● Exercise requirements:
a) Return the coverage notes from "Boiler and Machinery" up to and including "many business risks.".
b) According to the coverage notes, what is the Transit extension generally intended to afford?

● Study text:
Terrorism – After 9-1-1 wordings were rewritten to clarify the exclusion of losses rising from this peril. Insurance can be arranged separately for losses arising from this peril in many cases using specialty markets. Conditions can be restrictive and premiums can be substantial.
Boiler and Machinery Breakdown – Separate insurance is available (discussed elsewhere in text)
Extensions – CBE&S wording generally extends to include small, specified limits (or percentages) on exposures common to many business risks.
Unnamed or Temporary Locations – Provides a limited amount of insurance for property while at locations not named on the policy.
Principally used to insure property that is occasionally off premises, such as when an employee takes files home or to insure goods at an exhibition or trade show. Can also cover overflow stock/equipment stored off-site. Many insurers include this extension for little to no premium.
Transit – Provides insurance for property while in transit to or from the insureds premises. Generally intended to afford temporary or contingent insurance for a limited amount. If the exposure represents a major portion of risk, consider arranging separate coverage.

● Source material:
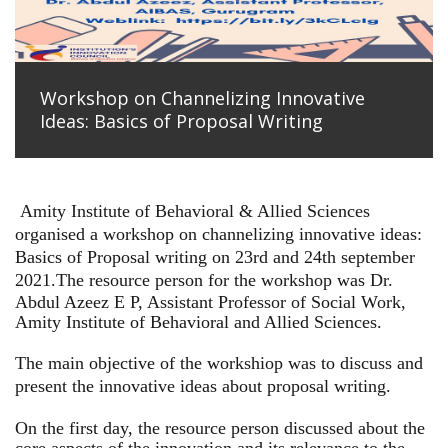
Workshop on Channelizing Innovative
Ideas: Basics of Proposal Writing
Amity Institute of Behavioral & Allied Sciences
organised a workshop on channelizing innovative ideas:
Basics of Proposal writing on 23rd and 24th september
2021.
The resource person for the workshop was Dr.
Abdul Azeez E P, Assistant Professor of Social Work,
Amity Institute of Behavioral and Allied Sciences.
The main objective of the workshiop was to discuss and
present the innovative ideas about proposal writing.
On the first day, the resource person discussed about the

● Results:
a)
Boiler and Machinery Breakdown – Separate insurance is available (discussed elsewhere in text)
Extensions – CBE&S wording generally extends to include small, specified limits (or percentages) on exposures common to many business risks.

b) Temporary or contingent insurance for a limited amount.